In physics, a position vector is a fundamental concept that describes the position of a point in space relative to a reference origin. It is usually denoted as \( \vec{r} \) and expressed in terms of its components along the Cartesian coordinates: x, y, and z.
The example given in this exercise specifies the position vector \( \vec{r} = (0.020 \, \text{m/s}^3) \, t^3 \hat{\imath} + (2.2 \, \text{m/s}) \, t \hat{\jmath} - (0.060 \, \text{m/s}^2) \, t^2 \hat{k} \).

• The coefficient terms (like \(0.020 \, \text{m/s}^3\)) scale the dimensions of the vector components.
• The powers of \( t \) indicate how the position changes over time.
• Each unit vector \( \hat{\imath}, \hat{\jmath}, \hat{k} \) represents direction along the x, y, and z axes, respectively.

Understanding how to represent position vectors and interpret their components is crucial for determining motion in physics.

The velocity vector provides the rate of change of an object's position with respect to time. It essentially tells us how fast and in which direction an object is moving.
To find the velocity vector, we differentiate the position vector with respect to time.

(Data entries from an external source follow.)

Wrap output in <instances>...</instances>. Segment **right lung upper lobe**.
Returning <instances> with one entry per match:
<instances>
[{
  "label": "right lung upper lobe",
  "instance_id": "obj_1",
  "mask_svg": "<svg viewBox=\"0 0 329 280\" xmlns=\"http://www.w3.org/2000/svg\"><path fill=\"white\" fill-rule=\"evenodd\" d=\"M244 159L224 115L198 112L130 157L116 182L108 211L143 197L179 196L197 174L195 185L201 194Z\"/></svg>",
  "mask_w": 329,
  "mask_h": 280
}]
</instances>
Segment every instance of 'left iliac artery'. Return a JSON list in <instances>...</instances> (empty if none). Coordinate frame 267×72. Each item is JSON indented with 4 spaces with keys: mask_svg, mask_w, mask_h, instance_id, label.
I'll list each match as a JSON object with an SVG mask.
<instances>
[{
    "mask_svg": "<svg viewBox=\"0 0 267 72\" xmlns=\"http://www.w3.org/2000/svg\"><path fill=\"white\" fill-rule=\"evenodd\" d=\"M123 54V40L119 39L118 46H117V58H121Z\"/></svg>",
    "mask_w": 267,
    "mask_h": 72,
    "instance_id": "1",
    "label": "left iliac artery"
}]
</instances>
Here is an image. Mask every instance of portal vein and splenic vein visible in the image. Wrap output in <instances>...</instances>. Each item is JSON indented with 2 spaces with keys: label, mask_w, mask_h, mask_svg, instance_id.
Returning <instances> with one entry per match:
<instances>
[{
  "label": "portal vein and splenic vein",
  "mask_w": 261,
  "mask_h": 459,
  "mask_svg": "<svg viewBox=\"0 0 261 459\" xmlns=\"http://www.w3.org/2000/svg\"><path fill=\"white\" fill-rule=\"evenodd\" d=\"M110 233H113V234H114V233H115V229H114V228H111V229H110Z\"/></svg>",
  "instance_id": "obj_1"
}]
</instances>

For the exercise:

• \( v_x = (0.060 \, \text{m/s}^3) \, t^2 \) from differentiating \( x \)-component.
• \( v_y = 2.2 \, \text{m/s} \) from differentiating \( y \)-component as it is linear with respect to time.
• \( v_z = -0.12 \, \text{m/s}^2 \, t \) from differentiating \( z \)-component.

The resulting velocity vector \( \vec{v} = (0.060 \, \text{m/s}^3) \, t^2 \hat{\imath} + 2.2 \, \text{m/s} \hat{\jmath} - 0.12 \, \text{m/s}^2 \, t \hat{k} \) illustrates the velocities in each direction, showing how they vary over time.

An acceleration vector quantifies how an object's velocity changes over time. It's the derivative of the velocity vector with respect to time, reflecting both magnitude and direction changes.
To calculate the acceleration for each component:

• \( a_x = (0.12 \, \text{m/s}^3) \, t \) is derived from the \( x \)-component of velocity.
• \( a_y = 0 \, \text{m/s}^2 \) as \( v_y \) is constant and independent of \( t \).
• \( a_z = -0.12 \, \text{m/s}^2 \) comes from the \( z \)-component of velocity.

When evaluated at \( t = 5.0 \, \text{s} \), the acceleration vector becomes \( \vec{a} = 0.60 \, \text{m/s}^2 \hat{\imath} - 0.12 \, \text{m/s}^2 \hat{k} \), displaying specific accelerations in x and z directions.

Mass is a measure of the amount of matter in an object and plays a crucial role in mechanics, as it influences how forces affect motion.
The exercise determines mass from the weight equation:\( m = \frac{\text{Weight}}{g} \)
Here,

• The weight of the helicopter is \( 2.75 \times 10^5 \, \text{N} \).
• The acceleration due to gravity \( g \) is \( 9.8 \, \text{m/s}^2 \).

Thus, mass \( m = \frac{2.75 \times 10^5}{9.8} \approx 28061.22 \, \text{kg} \), essential for calculating forces according to Newton's Second Law.

Newton's Second Law relates force to mass and acceleration with the equation \( \vec{F} = m \vec{a} \).
In the exercise setup:

• Mass was calculated to be approximately \( 28061.22 \, \text{kg} \).
• Acceleration vector at \( t = 5.0 \, \text{s} \) is \( \vec{a} = 0.60 \, \text{m/s}^2 \hat{\imath} - 0.12 \, \text{m/s}^2 \hat{k} \).

By applying the components to the formula, the net force becomes \( \vec{F} = 28061.22 \, \text{kg} \times (0.60 \hat{\imath} - 0.12 \hat{k}) \, \text{m/s}^2 \).
This results in a net force of \( 16836.73 \hat{\imath} - 3367.35 \hat{k} \,\text{N} \), indicating forces applied in the x and z directions. This concept demonstrates how forces interact with an object's inertia to produce motion.